Kanzler: M. Ferreira, Hauptverwaltungsrätin,

aufgrund des schriftlichen Verfahrens und auf die mündliche Verhandlung vom 7. Dezember 2004,

unter Berücksichtigung der Erklärungen

  • der Traghetti del Mediterraneo SpA in Liquidation, vertreten durch V. Roppo, P. Canepa und S. Sardano, avvocati,
  • der italienischen Regierung, vertreten durch I. M. Braguglia als Bevollmächtigten im Beistand von G. Aiello und G. De Bellis, avvocati dello Stato,
  • der griechischen Regierung, vertreten durch E. Samoni, Z. Chatzipavlou, M. Apessos, K. Boskovits und K. Georgiadis als Bevollmächtigte,
  • Irlands, vertreten durch D. O'Hagan als Bevollmächtigten im Beistand von P. Sreenan, SC, und P. McGarry, BL,
  • der niederländischen Regierung, vertreten durch S. Terstal als Bevollmächtigte,
  • der Regierung des Vereinigten Königreichs, vertreten durch R. Caudwell als Bevollmächtigte im Beistand von D. Anderson, QC, und M. Hoskins, Barrister,
  • der Kommission der Europäischen Gemeinschaften, vertreten durch D. Maidani und V. Di Bucci als Bevollmächtigte,

nach Anhörung der Schlussanträge des Generalanwalts in der Sitzung vom 11. Oktober 2005

folgendes

Urteil

 

Entscheidungsgründe

1 Das Vorabentscheidungsersuchen betrifft den Grundsatz der außervertraglichen Haftung der Mitgliedstaaten für Schäden, die dem Einzelnen durch einen Verstoß gegen das Gemeinschaftsrecht entstanden sind, und die Voraussetzungen für die Auslösung dieser Haftung, wenn dieser Verstoß einem nationalen Gericht zuzurechnen ist.
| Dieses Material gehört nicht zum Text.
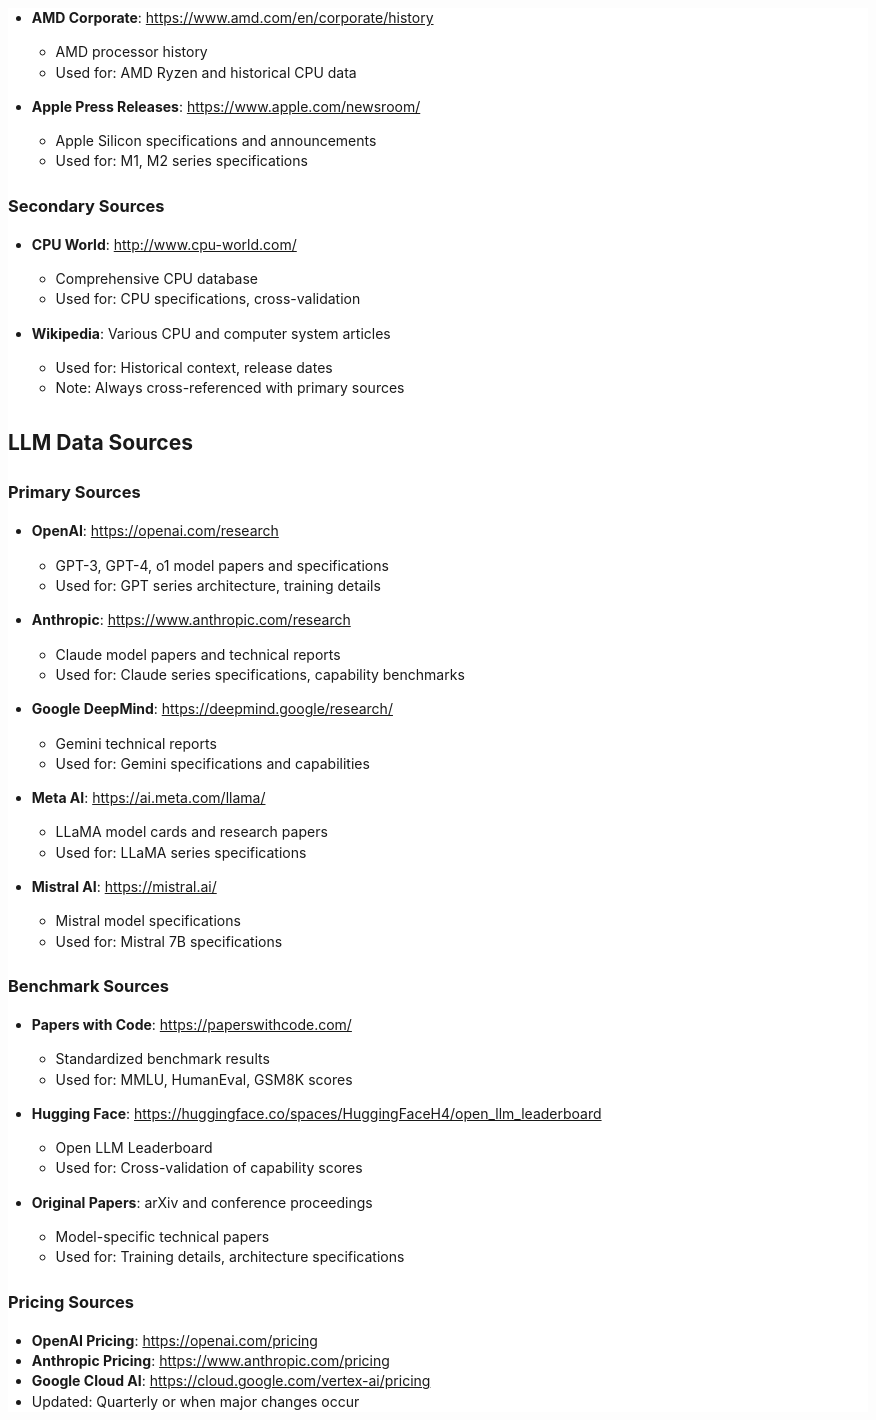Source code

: - **AMD Corporate**: https://www.amd.com/en/corporate/history
  - AMD processor history
  - Used for: AMD Ryzen and historical CPU data

- **Apple Press Releases**: https://www.apple.com/newsroom/
  - Apple Silicon specifications and announcements
  - Used for: M1, M2 series specifications

### Secondary Sources
- **CPU World**: http://www.cpu-world.com/
  - Comprehensive CPU database
  - Used for: CPU specifications, cross-validation

- **Wikipedia**: Various CPU and computer system articles
  - Used for: Historical context, release dates
  - Note: Always cross-referenced with primary sources

## LLM Data Sources

### Primary Sources
- **OpenAI**: https://openai.com/research
  - GPT-3, GPT-4, o1 model papers and specifications
  - Used for: GPT series architecture, training details

- **Anthropic**: https://www.anthropic.com/research
  - Claude model papers and technical reports
  - Used for: Claude series specifications, capability benchmarks

- **Google DeepMind**: https://deepmind.google/research/
  - Gemini technical reports
  - Used for: Gemini specifications and capabilities

- **Meta AI**: https://ai.meta.com/llama/
  - LLaMA model cards and research papers
  - Used for: LLaMA series specifications

- **Mistral AI**: https://mistral.ai/
  - Mistral model specifications
  - Used for: Mistral 7B specifications

### Benchmark Sources
- **Papers with Code**: https://paperswithcode.com/
  - Standardized benchmark results
  - Used for: MMLU, HumanEval, GSM8K scores

- **Hugging Face**: https://huggingface.co/spaces/HuggingFaceH4/open_llm_leaderboard
  - Open LLM Leaderboard
  - Used for: Cross-validation of capability scores

- **Original Papers**: arXiv and conference proceedings
  - Model-specific technical papers
  - Used for: Training details, architecture specifications

### Pricing Sources
- **OpenAI Pricing**: https://openai.com/pricing
- **Anthropic Pricing**: https://www.anthropic.com/pricing
- **Google Cloud AI**: https://cloud.google.com/vertex-ai/pricing
- Updated: Quarterly or when major changes occur
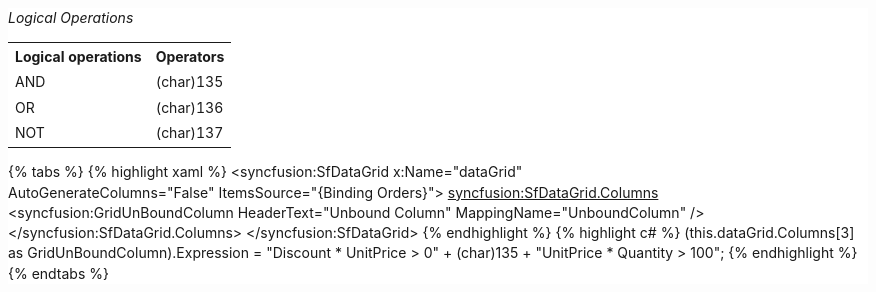 *Logical Operations*

<table>
<tr>
<th>
Logical operations
</th>
<th>
Operators
</th>
</tr>
<tr>
<td>
AND
</td>
<td>
(char)135
</td>
</tr>
<tr>
<td>
OR
</td>
<td>
(char)136
</td>
</tr>
<tr>
<td>
NOT
</td>
<td>
(char)137
</td>
</tr>
</table>

{% tabs %}
{% highlight xaml %}
<syncfusion:SfDataGrid x:Name="dataGrid"                                                                       
                       AutoGenerateColumns="False" 
                       ItemsSource="{Binding Orders}">
    <syncfusion:SfDataGrid.Columns>
        <syncfusion:GridUnBoundColumn HeaderText="Unbound Column"
                                      MappingName="UnboundColumn" />
    </syncfusion:SfDataGrid.Columns>
</syncfusion:SfDataGrid>
{% endhighlight %}
{% highlight c# %}
(this.dataGrid.Columns[3] as GridUnBoundColumn).Expression = "Discount * UnitPrice > 0" + (char)135 + "UnitPrice * Quantity > 100";
{% endhighlight %}
{% endtabs %}
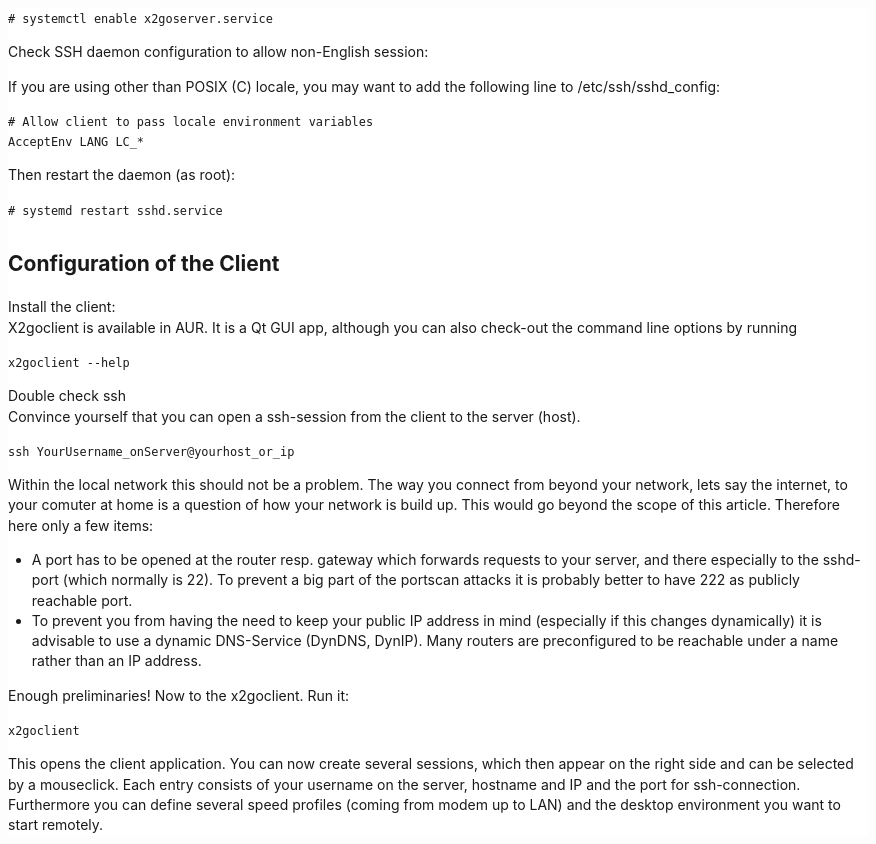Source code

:     # systemctl enable x2goserver.service

Check SSH daemon configuration to allow non-English session:

If you are using other than POSIX (C) locale, you may want to add the
following line to /etc/ssh/sshd_config:

    # Allow client to pass locale environment variables
    AcceptEnv LANG LC_*

Then restart the daemon (as root):

    # systemd restart sshd.service

Configuration of the Client
---------------------------

Install the client:  
 X2goclient is available in AUR. It is a Qt GUI app, although you can
also check-out the command line options by running

    x2goclient --help

Double check ssh  
 Convince yourself that you can open a ssh-session from the client to
the server (host).

    ssh YourUsername_onServer@yourhost_or_ip

Within the local network this should not be a problem. The way you
connect from beyond your network, lets say the internet, to your comuter
at home is a question of how your network is build up. This would go
beyond the scope of this article. Therefore here only a few items:

-   A port has to be opened at the router resp. gateway which forwards
    requests to your server, and there especially to the sshd-port
    (which normally is 22). To prevent a big part of the portscan
    attacks it is probably better to have 222 as publicly reachable
    port.
-   To prevent you from having the need to keep your public IP address
    in mind (especially if this changes dynamically) it is advisable to
    use a dynamic DNS-Service (DynDNS, DynIP). Many routers are
    preconfigured to be reachable under a name rather than an IP
    address.

Enough preliminaries! Now to the x2goclient. Run it:  

    x2goclient

This opens the client application. You can now create several sessions,
which then appear on the right side and can be selected by a mouseclick.
Each entry consists of your username on the server, hostname and IP and
the port for ssh-connection. Furthermore you can define several speed
profiles (coming from modem up to LAN) and the desktop environment you
want to start remotely.
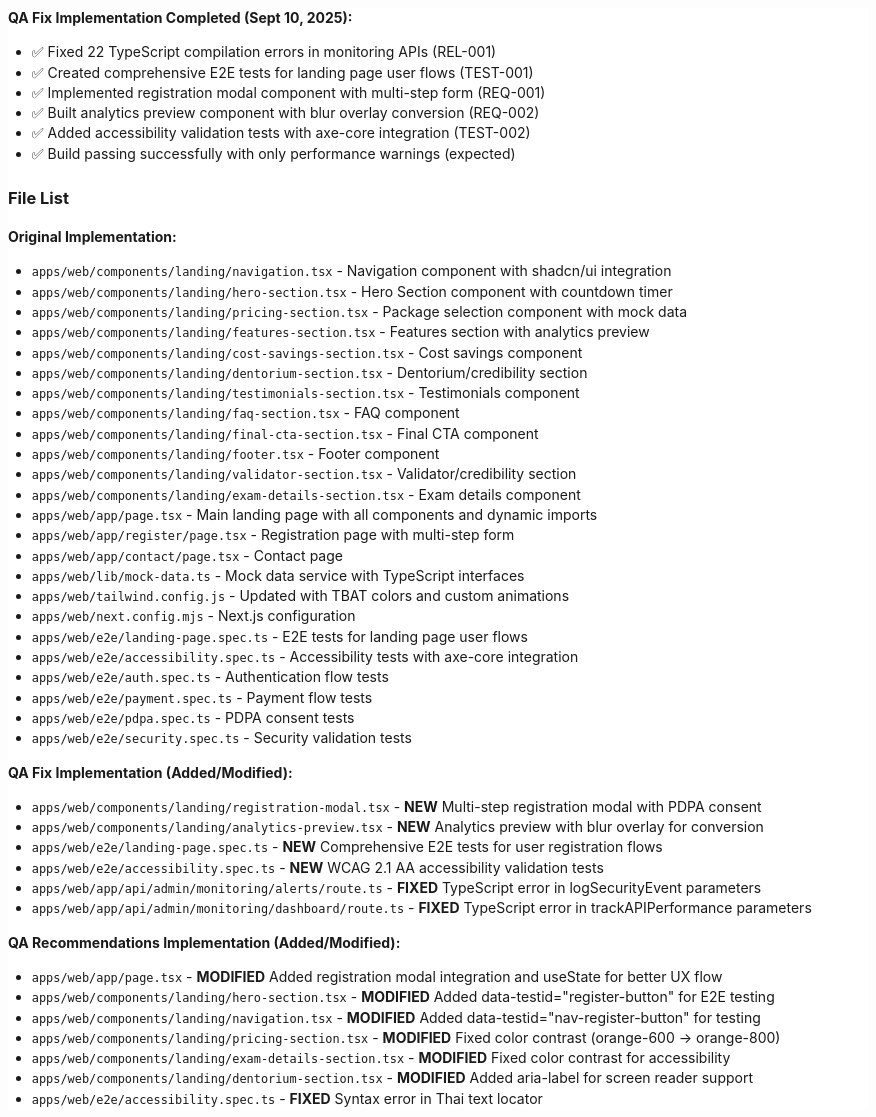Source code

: **QA Fix Implementation Completed (Sept 10, 2025):**
- ✅ Fixed 22 TypeScript compilation errors in monitoring APIs (REL-001)
- ✅ Created comprehensive E2E tests for landing page user flows (TEST-001)
- ✅ Implemented registration modal component with multi-step form (REQ-001)
- ✅ Built analytics preview component with blur overlay conversion (REQ-002)
- ✅ Added accessibility validation tests with axe-core integration (TEST-002)
- ✅ Build passing successfully with only performance warnings (expected)

### File List

**Original Implementation:**
- `apps/web/components/landing/navigation.tsx` - Navigation component with shadcn/ui integration
- `apps/web/components/landing/hero-section.tsx` - Hero Section component with countdown timer
- `apps/web/components/landing/pricing-section.tsx` - Package selection component with mock data
- `apps/web/components/landing/features-section.tsx` - Features section with analytics preview
- `apps/web/components/landing/cost-savings-section.tsx` - Cost savings component
- `apps/web/components/landing/dentorium-section.tsx` - Dentorium/credibility section
- `apps/web/components/landing/testimonials-section.tsx` - Testimonials component
- `apps/web/components/landing/faq-section.tsx` - FAQ component
- `apps/web/components/landing/final-cta-section.tsx` - Final CTA component
- `apps/web/components/landing/footer.tsx` - Footer component
- `apps/web/components/landing/validator-section.tsx` - Validator/credibility section
- `apps/web/components/landing/exam-details-section.tsx` - Exam details component
- `apps/web/app/page.tsx` - Main landing page with all components and dynamic imports
- `apps/web/app/register/page.tsx` - Registration page with multi-step form
- `apps/web/app/contact/page.tsx` - Contact page
- `apps/web/lib/mock-data.ts` - Mock data service with TypeScript interfaces
- `apps/web/tailwind.config.js` - Updated with TBAT colors and custom animations
- `apps/web/next.config.mjs` - Next.js configuration
- `apps/web/e2e/landing-page.spec.ts` - E2E tests for landing page user flows
- `apps/web/e2e/accessibility.spec.ts` - Accessibility tests with axe-core integration
- `apps/web/e2e/auth.spec.ts` - Authentication flow tests
- `apps/web/e2e/payment.spec.ts` - Payment flow tests
- `apps/web/e2e/pdpa.spec.ts` - PDPA consent tests
- `apps/web/e2e/security.spec.ts` - Security validation tests

**QA Fix Implementation (Added/Modified):**
- `apps/web/components/landing/registration-modal.tsx` - **NEW** Multi-step registration modal with PDPA consent
- `apps/web/components/landing/analytics-preview.tsx` - **NEW** Analytics preview with blur overlay for conversion
- `apps/web/e2e/landing-page.spec.ts` - **NEW** Comprehensive E2E tests for user registration flows
- `apps/web/e2e/accessibility.spec.ts` - **NEW** WCAG 2.1 AA accessibility validation tests
- `apps/web/app/api/admin/monitoring/alerts/route.ts` - **FIXED** TypeScript error in logSecurityEvent parameters
- `apps/web/app/api/admin/monitoring/dashboard/route.ts` - **FIXED** TypeScript error in trackAPIPerformance parameters

**QA Recommendations Implementation (Added/Modified):**
- `apps/web/app/page.tsx` - **MODIFIED** Added registration modal integration and useState for better UX flow
- `apps/web/components/landing/hero-section.tsx` - **MODIFIED** Added data-testid="register-button" for E2E testing
- `apps/web/components/landing/navigation.tsx` - **MODIFIED** Added data-testid="nav-register-button" for testing
- `apps/web/components/landing/pricing-section.tsx` - **MODIFIED** Fixed color contrast (orange-600 → orange-800)
- `apps/web/components/landing/exam-details-section.tsx` - **MODIFIED** Fixed color contrast for accessibility
- `apps/web/components/landing/dentorium-section.tsx` - **MODIFIED** Added aria-label for screen reader support
- `apps/web/e2e/accessibility.spec.ts` - **FIXED** Syntax error in Thai text locator
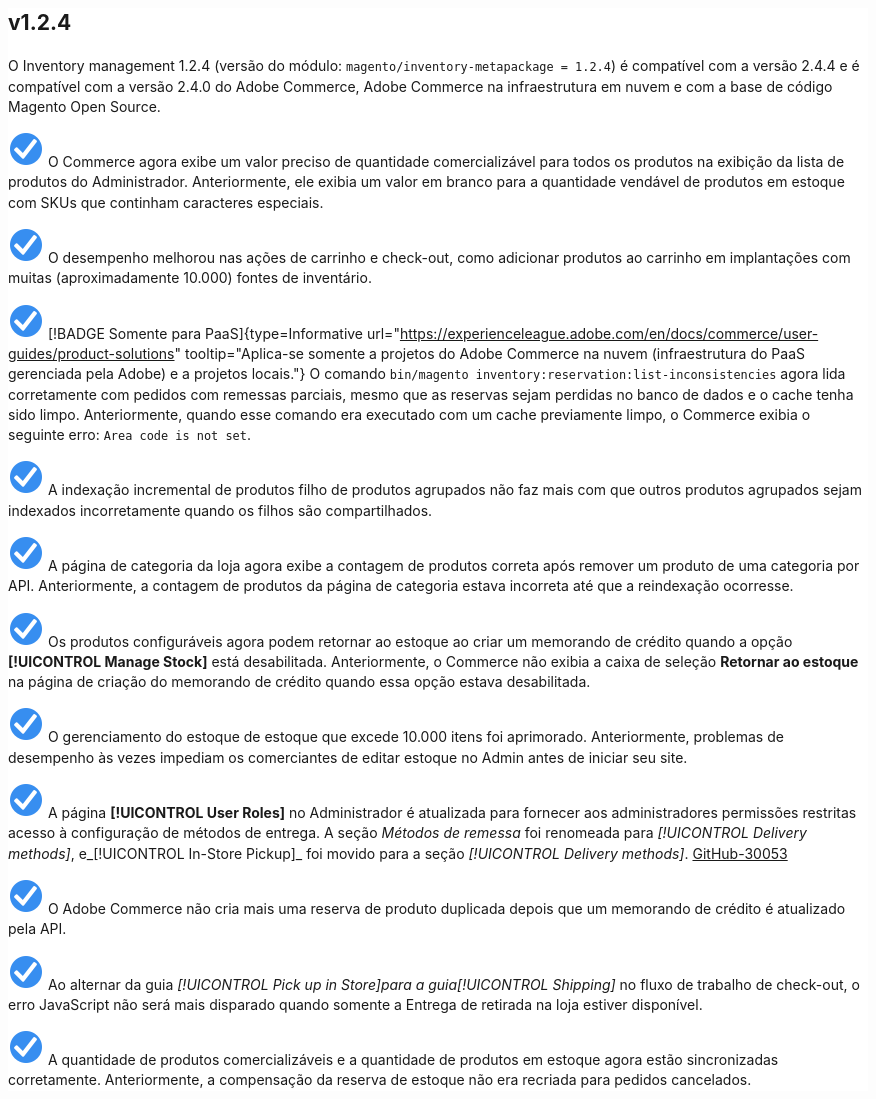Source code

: ## v1.2.4

O Inventory management 1.2.4 (versão do módulo: `magento/inventory-metapackage = 1.2.4`) é compatível com a versão 2.4.4 e é compatível com a versão 2.4.0 do Adobe Commerce, Adobe Commerce na infraestrutura em nuvem e com a base de código Magento Open Source.

![Problema corrigido](../assets/fix.svg) O Commerce agora exibe um valor preciso de quantidade comercializável para todos os produtos na exibição da lista de produtos do Administrador. Anteriormente, ele exibia um valor em branco para a quantidade vendável de produtos em estoque com SKUs que continham caracteres especiais. 

![Problema corrigido](../assets/fix.svg) O desempenho melhorou nas ações de carrinho e check-out, como adicionar produtos ao carrinho em implantações com muitas (aproximadamente 10.000) fontes de inventário. 

![Correção de um problema](../assets/fix.svg) [!BADGE Somente para PaaS]{type=Informative url="https://experienceleague.adobe.com/en/docs/commerce/user-guides/product-solutions" tooltip="Aplica-se somente a projetos do Adobe Commerce na nuvem (infraestrutura do PaaS gerenciada pela Adobe) e a projetos locais."} O comando `bin/magento inventory:reservation:list-inconsistencies` agora lida corretamente com pedidos com remessas parciais, mesmo que as reservas sejam perdidas no banco de dados e o cache tenha sido limpo. Anteriormente, quando esse comando era executado com um cache previamente limpo, o Commerce exibia o seguinte erro: `Area code is not set`. 


![Problema corrigido](../assets/fix.svg) A indexação incremental de produtos filho de produtos agrupados não faz mais com que outros produtos agrupados sejam indexados incorretamente quando os filhos são compartilhados. 

![Problema corrigido](../assets/fix.svg) A página de categoria da loja agora exibe a contagem de produtos correta após remover um produto de uma categoria por API. Anteriormente, a contagem de produtos da página de categoria estava incorreta até que a reindexação ocorresse. 

![Problema corrigido](../assets/fix.svg) Os produtos configuráveis agora podem retornar ao estoque ao criar um memorando de crédito quando a opção **[!UICONTROL Manage Stock]** está desabilitada. Anteriormente, o Commerce não exibia a caixa de seleção **Retornar ao estoque** na página de criação do memorando de crédito quando essa opção estava desabilitada. 

![Problema corrigido](../assets/fix.svg) O gerenciamento do estoque de estoque que excede 10.000 itens foi aprimorado. Anteriormente, problemas de desempenho às vezes impediam os comerciantes de editar estoque no Admin antes de iniciar seu site. 

![Problema corrigido](../assets/fix.svg) A página **[!UICONTROL User Roles]** no Administrador é atualizada para fornecer aos administradores permissões restritas acesso à configuração de métodos de entrega. A seção _Métodos de remessa_ foi renomeada para _[!UICONTROL Delivery methods]_, e_[!UICONTROL In-Store Pickup]_ foi movido para a seção _[!UICONTROL Delivery methods]_. [GitHub-30053](https://github.com/magento/magento2/issues/30053) 

![Problema corrigido](../assets/fix.svg) O Adobe Commerce não cria mais uma reserva de produto duplicada depois que um memorando de crédito é atualizado pela API. 

![Correção do problema](../assets/fix.svg) Ao alternar da guia _[!UICONTROL Pick up in Store]_para a guia_[!UICONTROL Shipping]_ no fluxo de trabalho de check-out, o erro JavaScript não será mais disparado quando somente a Entrega de retirada na loja estiver disponível. 

![Problema corrigido](../assets/fix.svg) A quantidade de produtos comercializáveis e a quantidade de produtos em estoque agora estão sincronizadas corretamente. Anteriormente, a compensação da reserva de estoque não era recriada para pedidos cancelados.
2 Dieses Ersuchen ergeht im Rahmen eines Verfahrens, das die Traghetti del Mediterraneo SpA, ein derzeit in Liquidation befindliches Seeschifffahrtsunternehmen (im Folgenden: TDM), gegen die Italienische Republik eingeleitet hat, um den Schaden ersetzt zu bekommen, den sie dadurch erlitten habe, dass die Corte suprema di cassazione (Kassationsgerichtshof) die Gemeinschaftsvorschriften über Wettbewerb und staatliche Beihilfen falsch ausgelegt und insbesondere ihren Antrag abgelehnt habe, dem Gerichtshof die einschlägigen Fragen zur Auslegung des Gemeinschaftsrechts vorzulegen.

Nationale Rechtsvorschriften

3 Nach Artikel 1 Absatz 1 des Gesetzes Nr. 117 vom 13. April 1988 über den Ersatz der in Ausübung der Rechtsprechung verursachten Schäden und die Haftung der Richter (legge n° 117 [sul] risarcimento dei danni cagionati nell'esercizio delle funzioni giudiziarie e responsabilità civile dei magistrati) (GURI Nr. 88 vom 15. April 1988, S. 3, im Folgenden: Gesetz Nr. 117/88) gilt dieses Gesetz „für alle Mitglieder der ordentlichen Gerichtsbarkeit, der Verwaltungsgerichtsbarkeit, der Finanzgerichtsbarkeit, der Militärgerichtsbarkeit und der Sondergerichte, die eine Rechtsprechungstätigkeit ausüben, unabhängig von der Art der Aufgaben, sowie für die übrigen Personen, die an der Ausübung der Rechtsprechungsaufgaben beteiligt sind”.